# [Exercise]
Throughout the listing that follows, find each line with the word "wrist" and copy it.
Segment Start: Data for review
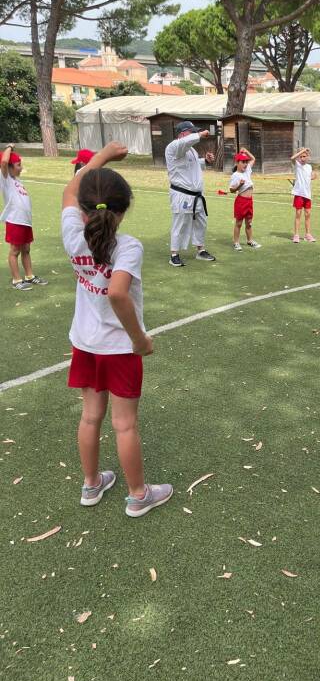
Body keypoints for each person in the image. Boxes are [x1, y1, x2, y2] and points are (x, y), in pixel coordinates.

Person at [61, 141, 173, 517]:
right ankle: (138, 495)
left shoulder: (73, 233)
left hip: (86, 344)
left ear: (84, 208)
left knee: (90, 416)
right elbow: (117, 292)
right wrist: (139, 339)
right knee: (124, 424)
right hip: (119, 349)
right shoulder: (128, 246)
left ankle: (91, 485)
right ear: (123, 210)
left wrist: (103, 156)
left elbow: (70, 189)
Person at [165, 121, 216, 267]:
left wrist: (204, 160)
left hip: (196, 195)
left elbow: (191, 165)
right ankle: (174, 254)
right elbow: (186, 142)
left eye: (195, 132)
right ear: (182, 134)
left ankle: (201, 250)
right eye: (191, 132)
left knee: (201, 222)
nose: (193, 134)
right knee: (180, 224)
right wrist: (199, 135)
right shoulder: (174, 147)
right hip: (181, 194)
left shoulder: (191, 150)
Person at [1, 144, 48, 291]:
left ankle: (29, 276)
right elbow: (3, 162)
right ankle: (16, 280)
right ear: (9, 167)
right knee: (15, 251)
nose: (21, 168)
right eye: (18, 165)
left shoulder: (16, 180)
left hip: (25, 221)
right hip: (15, 220)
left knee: (26, 249)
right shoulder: (5, 179)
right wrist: (9, 147)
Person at [230, 148, 261, 251]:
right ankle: (236, 242)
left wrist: (246, 151)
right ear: (237, 162)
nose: (246, 164)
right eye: (243, 162)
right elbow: (232, 190)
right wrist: (240, 185)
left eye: (246, 162)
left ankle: (250, 240)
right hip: (241, 201)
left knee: (249, 223)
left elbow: (253, 159)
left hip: (249, 201)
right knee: (239, 223)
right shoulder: (235, 175)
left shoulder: (247, 170)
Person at [290, 147, 317, 243]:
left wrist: (313, 176)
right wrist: (302, 150)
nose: (302, 158)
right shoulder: (297, 164)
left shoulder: (309, 167)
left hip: (307, 194)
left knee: (308, 214)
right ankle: (296, 235)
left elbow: (311, 176)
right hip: (299, 194)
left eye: (304, 156)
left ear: (308, 157)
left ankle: (308, 234)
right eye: (300, 156)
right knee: (298, 214)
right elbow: (292, 158)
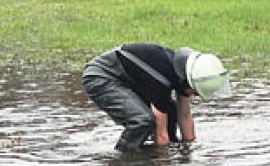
Segment End: Data for review
# [Response box]
right wrist: (139, 339)
left wrist: (103, 156)
left wrist: (204, 160)
right wrist: (199, 135)
right wrist: (9, 147)
left wrist: (246, 151)
right wrist: (240, 185)
left wrist: (313, 176)
right wrist: (302, 150)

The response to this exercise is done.